Some of the factors that instructors should consider when contemplating the use of multimedia for teaching and assessment include:
Familiarity: the written format is a common way to expose students to IV and DV identification, which they may have encountered in previous courses. It is also the most common assessment method (tests and assignments), and therefore students are familiar with this format from high school. If planning to use multimedia for assessments, students should be given ample time to practice assessments using those less familiar formats.
Superfluous information: Both types of media clips contained additional details that were not directly relevant to the experiment. The presence of these extraneous details could distract students (especially those not sufficiently proficient in experimental design and unable to suppress this irrelevant information). Walker and Bourne (1961) found a linear decline in performance on a problem-solving task with each added piece of irrelevant information (also see Mayer, Heiser, & Loan, 2001, for a more recent investigation).
Entertainment: Students’ previous experience with MythBusters, Radiolab, or both (or perhaps television and radio more generally) as entertainment may result in difficulty focusing on the relevant experimental features of the clips (i.e., IVs and DVs), leading to declines in performance than with the written experimental scenarios,
Instructors should use caution when implementing new technologies and new teaching strategies. As my recent experience has demonstrated, just because they like it, doesn’t mean they necessarily learn, perform, or retain it better. Similarly, these new techniques or formats (although interesting for students) may not be appropriate to use during assessments. However, it is encouraging to know that they can lead to increased student engagement (e.g., MythBusters) which can lead to increased learning while in class! Because student engagement is so important, instructors should use many tools to encourage student learning in their discipline, while keeping in mind the considerations outlined above.

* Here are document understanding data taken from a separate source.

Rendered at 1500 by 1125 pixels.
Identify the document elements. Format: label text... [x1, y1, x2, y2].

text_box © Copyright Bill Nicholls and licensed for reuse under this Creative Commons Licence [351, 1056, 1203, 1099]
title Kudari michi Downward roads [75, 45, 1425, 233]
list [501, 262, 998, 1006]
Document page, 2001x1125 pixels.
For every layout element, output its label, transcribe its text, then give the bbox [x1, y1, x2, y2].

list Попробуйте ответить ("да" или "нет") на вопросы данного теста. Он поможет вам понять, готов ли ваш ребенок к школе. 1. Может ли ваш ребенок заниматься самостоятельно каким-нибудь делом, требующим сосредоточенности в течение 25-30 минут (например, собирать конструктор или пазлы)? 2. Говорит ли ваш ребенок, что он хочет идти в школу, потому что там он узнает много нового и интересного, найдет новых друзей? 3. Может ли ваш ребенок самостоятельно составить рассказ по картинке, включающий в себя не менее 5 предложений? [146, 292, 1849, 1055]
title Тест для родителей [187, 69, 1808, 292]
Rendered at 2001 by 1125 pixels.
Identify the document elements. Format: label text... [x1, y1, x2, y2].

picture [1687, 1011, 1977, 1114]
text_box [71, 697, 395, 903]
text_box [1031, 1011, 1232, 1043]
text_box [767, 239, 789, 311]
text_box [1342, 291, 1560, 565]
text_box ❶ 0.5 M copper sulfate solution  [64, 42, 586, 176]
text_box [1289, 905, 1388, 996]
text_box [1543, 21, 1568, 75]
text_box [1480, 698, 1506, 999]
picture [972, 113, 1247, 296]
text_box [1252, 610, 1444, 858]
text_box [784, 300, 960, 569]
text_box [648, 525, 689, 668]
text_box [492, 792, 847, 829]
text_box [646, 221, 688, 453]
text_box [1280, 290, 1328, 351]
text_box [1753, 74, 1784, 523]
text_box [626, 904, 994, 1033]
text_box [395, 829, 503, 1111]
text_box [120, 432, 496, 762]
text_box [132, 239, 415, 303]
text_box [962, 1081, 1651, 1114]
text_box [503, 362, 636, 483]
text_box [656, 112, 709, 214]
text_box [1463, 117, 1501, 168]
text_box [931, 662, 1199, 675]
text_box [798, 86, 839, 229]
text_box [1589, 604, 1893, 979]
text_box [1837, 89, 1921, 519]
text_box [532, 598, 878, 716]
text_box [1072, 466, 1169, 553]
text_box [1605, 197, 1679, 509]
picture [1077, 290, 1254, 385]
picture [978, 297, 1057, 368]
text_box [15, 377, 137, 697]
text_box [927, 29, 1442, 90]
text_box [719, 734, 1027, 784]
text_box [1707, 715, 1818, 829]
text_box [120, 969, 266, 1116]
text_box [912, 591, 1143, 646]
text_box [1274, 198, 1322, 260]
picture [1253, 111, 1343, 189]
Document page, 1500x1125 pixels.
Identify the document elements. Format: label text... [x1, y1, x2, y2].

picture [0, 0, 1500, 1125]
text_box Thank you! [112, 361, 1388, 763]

Burkley, E., & Burkley, M. (2009). Mythbusters: A tool for teaching research methods in psychology. Teaching of Psychology, 36(3), 179–184. doi:10.1080/00986280902739586
Mayer, R. E., Heiser, J., & Loan, S. (2001). Cognitive constraints on multimedia learning: When presenting more material results in less understanding. Journal of
Educational Psychology, 93(1), 187–198. doi:10.1037/0022-06188.8.131.52
Nowaczyk, R. H., Santos, L. T., & Patton, C. (1998). Student perception of multimedia in the undergraduate classroom. International Journal of Instructional Media, 25(4), 367–382.
Renninger, K. A. (1992). Individual interest and development: Implications for theory and practice. In K. A. Renninger, S. Hidi, & A. Krapp (Eds.), The role of interest in learning and development (pp. 361–398). Hillsdale, NJ: Erlbaum.
Tobias, S. (1994). Interest, prior knowledge and learning. Review of Educational Research, 64(1), 37–54. doi:10.3102/00346543064001037
Walker, C. M., & Bourne, L. E. (1961). The identification of concepts as a function of amounts of relevant and irrelevant information. The American Journal of Psychology, 74(3), 410–417. doi:10.2307/1419747
Lynne N. Kennette, Ph.D. is a Professor of psychology and program coordinator for General Arts and Sciences programs at Durham College in Oshawa, Ontario (Canada). She is a graduate of Wayne State University (Detroit, Michigan, M.A. and Ph.D.) and the University of Windsor (Windsor, Ontario, B.A.). She teaches primarily general education courses in introductory psychology and her research focuses on the SoTL as well as how the mind processes languages. This research was conducted at Wayne State University.